Abstract: Western scholars, business elites, and politicians seem to have been genuinely surprised by the speed at which emerging market firms have caught up and in some cases overtaken their firms; by the increasing rejection of the liberal order that up to now has sustained a period of unprecedented economic growth; and by the surge in nationalism that threatens globalization and lead  electorates and political leaders to opt for lose-lose economic strategies. I argue that the extent of the surprise is due to four faulty assumptions made by Western scholars over the years: (1) that technology is more strategic than access to complementary factors; (2) that shareholder-value maximization is, or soon will be, the goal of managers worldwide; (3) that economic integration will lead to political convergence; (4) and that the fear of economic losses will prevent the adoption of lose-lose economic strategies. I speculate that these assumptions are rooted in the Anglo-Saxon view of technology, individual economic motives, and the nature of markets.

About Prof. Hennart: Jean-François Hennart (Ph.D Economics, University of Maryland) is Emeritus Professor of International Management at Tilburg University. His previous full-time appointments were at the University of Illinois Urbana-Champaign, Wharton, and Florida International University.

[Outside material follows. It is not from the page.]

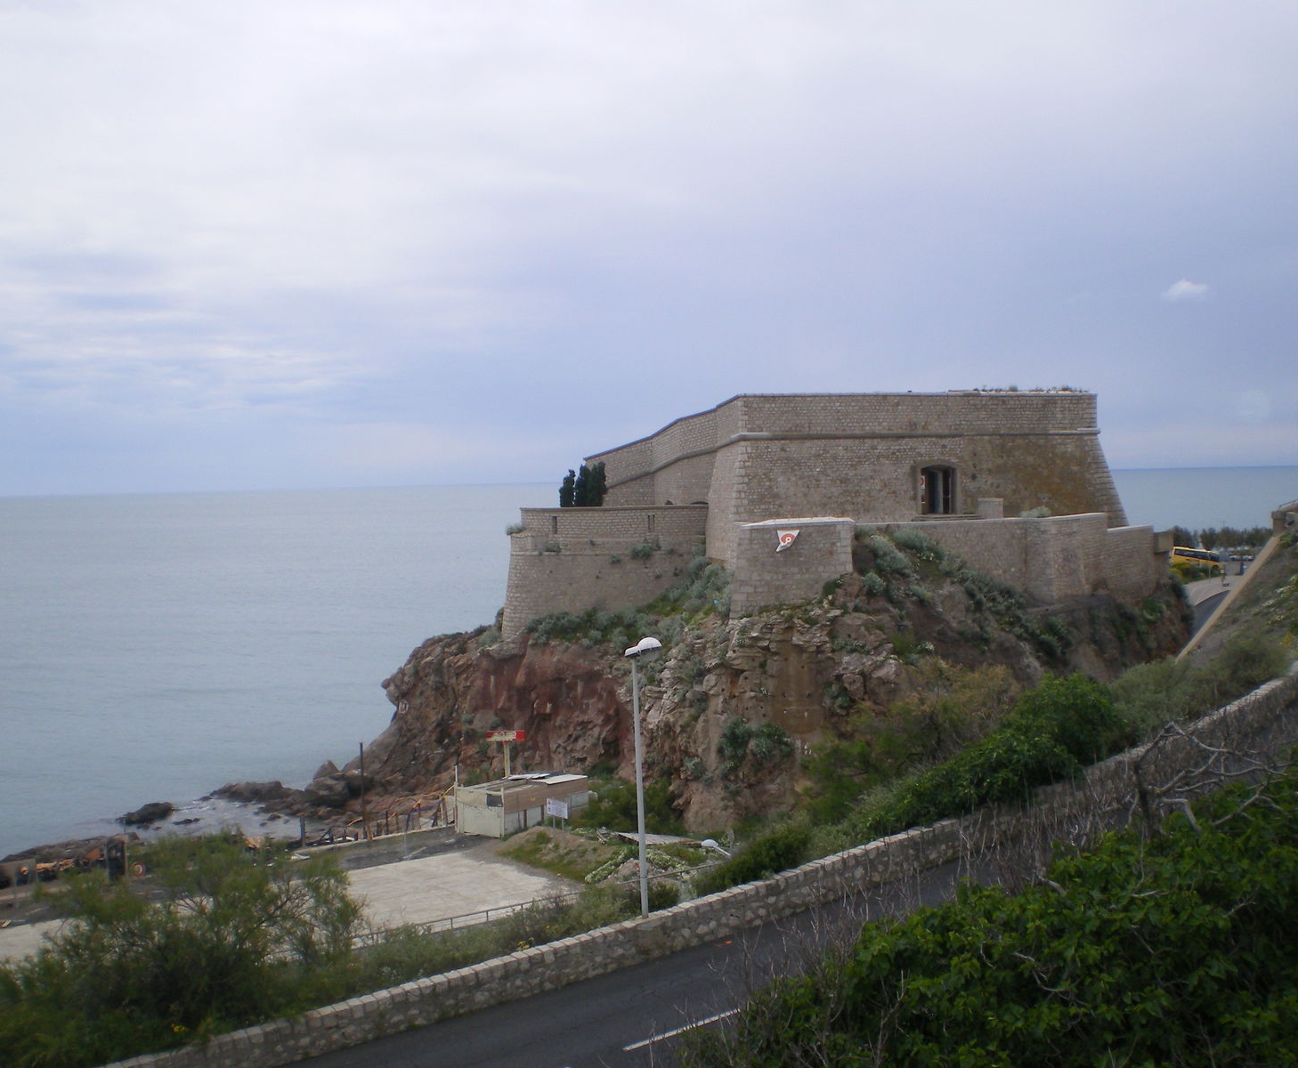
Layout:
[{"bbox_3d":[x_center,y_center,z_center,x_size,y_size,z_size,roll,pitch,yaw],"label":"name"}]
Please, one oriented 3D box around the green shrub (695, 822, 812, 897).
[{"bbox_3d":[2.715,8.581,40.800,2.800,2.000,1.600,-2,2,-27],"label":"green shrub"}]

He holds and has held visiting positions at Politecnico di Milano, Aalborg University, Wirtschaftsuniversität Wien, Kobe University, Osaka City University, Copenhagen Business School, Singapore Management University, Queens University Belfast, the University of Pavia, University College Dublin, and BI Norwegian Business School. 

His research focuses on the comparative study of international economic institutions such as multinational firms (MNEs) and their contractual alternatives, on modes of foreign market entry, and on equity joint ventures. His Theory of Multinational Enterprise (University of Michigan Press, 1982) pioneered the application of transaction cost theory to international business. He is presently working on MNEs from emerging countries, Born Globals, the internationalization of family firms, e-commerce, and the measurement of MNE activity. His work has garnered more than 23,000 Google citations. 

He is a Fellow of the Academy of International Business and of the European International Business Academy for which he co-chairs the annual doctoral tutorial. He is consulting editor at the Journal of International Business Studies (JIBS) and serves on the editorial boards of most major IB journals. He holds an honorary doctorate from the University of Vaasa and was elected in 2010 Booz&Co/Strategy+Business Eminent Scholar in International Management. In 2019 he received a Gold Medal for his publications in JIBS.